Ксюша несколько минут что-то пишет в ноутбуке, затем закрывает его и внимательно смотрит на меня.
- Как ты?
Я пожимаю плечами.
- Живая... - не хочу говорить о произошедшем. - У меня кое-какие вопросы.
Она невесело усмехается.
- Еще бы. Обо мне и Филиппе? - киваю. - Да тут отвечать нечего. Он мой заместитель, помощник, хотя в целом работает абсолютно самостоятельно - совсем как я. Психует, потому что я старше, потому что у меня дружественные отношения с начальством, потому что из-за меня не может получить повышение. Я бы на его месте радовалась: он за какие-то два года добрался до такой должности. Я лет двадцать в архивах сидела, да за Обращенными следила, пока первое нормальное задание не получила. А он везучий. Я его не часто прошу о помощи. Сегодня попросила помочь с тобой, да отчет написать.
Это объясняет их отношения, а также то, что Ксюша знает про квартиру. Но совсем не объясняет, почему обо всем этом до сих пор не знала я.
Проницательная Ксения отвечает на еще не заданный вопрос.
- Ты не знала, потому что об этом просил Филипп.
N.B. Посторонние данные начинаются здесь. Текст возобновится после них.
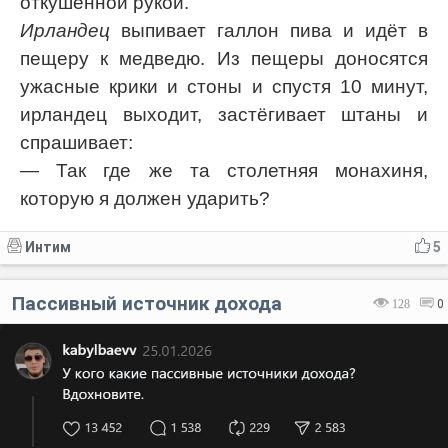
откушенной рукой.
Ирландец
выпивает галлон пива и идёт в
пещеру к медведю. Из пещеры доносятся
ужасные крики и стоны и спустя 10 минут,
ирландец выходит, застёгивает штаны и
спрашивает:
— Так где же та столетняя монахиня,
которую я должен ударить?
Интим
5
Пассивный источник дохода
128
0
Мы не хотели ввязывать во все это тебя, пока не приказала Лилиан. И вот, представь: твоя сестра и твой лучший друг занимаются тем, что тебе, я не сомневаюсь, так интересно, а тебя к этому и на шаг не подпускают. Поэтому мы посчитали, что лучше тебе вообще не знать.
Я вскипаю. Сколько можно решать за меня? Может, я и сама неплохо разберусь - что для меня хорошо, а что плохо. Однако разозлиться как следует у меня не получается. Все эмоции, кажется, уже исчерпаны.
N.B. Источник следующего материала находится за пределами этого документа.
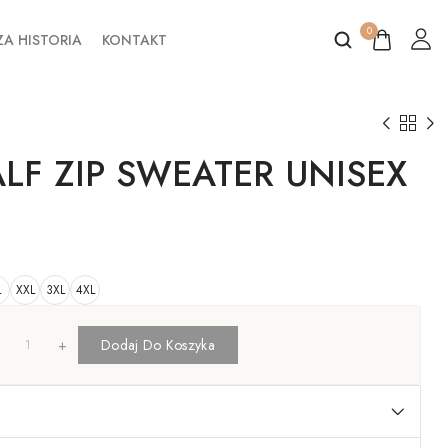
0
A HISTORIA
KONTAKT
LF ZIP SWEATER UNISEX
L
XXL
3XL
4XL
+
Dodaj Do Koszyka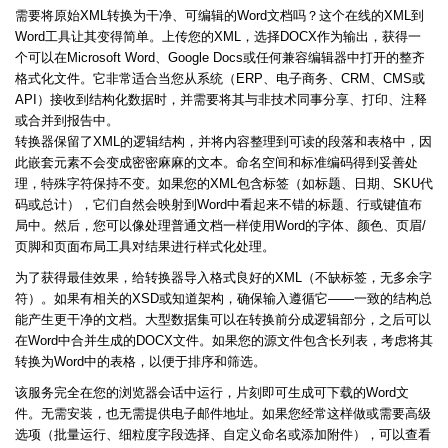
需要将原始XML转换为干净、可编辑的Word文档吗？这个在线的XML到
Word工具让其变得简单。上传您的XML，选择DOCX作为输出，获得一
个可以在Microsoft Word、Google Docs或任何兼容编辑器中打开的整齐
格式化文件。它非常适合当您从系统（ERP、电子商务、CRM、CMS或
API）接收到结构化数据时，并需要将其与非技术同事分享、打印、注释
或合并到报告中。
转换器保留了XML的逻辑结构，并将内容整理到可读的段落和表格中，因
此嵌套元素不会变成密密麻麻的文本。命名空间和标准编码得到妥善处
理，特殊字符保持不变。如果您的XML包含标签（如标题、日期、SKU代
码或总计），它们自然会映射到Word中看起来不错的标题、行或键值布
局中。然后，您可以像处理普通文档一样使用Word的字体、颜色、页眉/
页脚和页面布局工具对结果进行样式化处理。
为了获得最佳效果，给转换器导入格式良好的XML（不缺标签，无多余字
符）。如果有相关的XSD或知道架构，确保输入遵循它——一致的结构总
能产生更干净的文档。大型数据集可以在转换前分成逻辑部分，之后可以
在Word中合并生成的DOCX文件。如果您的源文件包含长列表，考虑将其
转换为Word中的表格，以便于排序和筛选。
该服务完全在您的浏览器会话中运行，片刻即可生成可下载的Word文
件。无需安装，也无需提供电子邮件地址。如果您经常这样做或需要高级
选项（批量运行、细粒度字段选择、自定义命名或添加附件），可以查看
Поднимаюсь из-за стола и, придерживаясь за все, что попадается под руку, перехожу к раковине. Мыть посуду у меня нет ни желания, ни сил, поэтому, сделав еще пару неровных шагов, принимаюсь за поиски зеленого чая. Первой под руку попадается баночка с кофе, затем - с черным чаем, затем - еще одна. Она плотно закрыта, и определить ее содержимое по запаху мне не удается. К тому же, я не помню ее...
Снимаю крышку.
Кухню затапливает сильный запах мяты.
Я стою, вытянув руку с банкой и боясь сделать вдох. Меня разрывают два противоречивых желания. Мята - это часть Феликса, он обожал мятный чай, и мне хочется прижать эту баночку к себе, чтобы еще хоть раз вдохнуть частичку родного аромата. Но эта частичка причинает слишком много боли, она заставляет меня снова и снова переживать тот момент, когда я увидела, что осталось от любимого человека...
В конце концов, когда желание избавиться от боли побеждает, я с силой швыряю банку в угол. Она с оглушительным звоном раскалывается на сотни мелких частичек, словно наглядно изображая все, что сейчас происходит со мной, - словно не банка, а я сама разлетаюсь сотни крошечных осколков...
- Соф, Соф, все, успокойся, - вокруг меня плотным кольцом смыкаются руки Фила. Я и не пытаюсь сопротивляться. Вот теперь во мне точно не осталось сил на сильные эмоции, теперь мне действительно почти все равно. - Пошли на улицу, подышишь свежим воздухом.
Я выворачиваюсь из его рук и покорно иду переодеваться. Находиться в помещении, где все напоминает о Феликсе, с каждым мгновением становится все невыносимее.
Уже через несколько минут белоснежный мерседес выворачивает из двора, а Фил возвращается домой. В машине играет тихая музыка и почти сразу я засыпаю.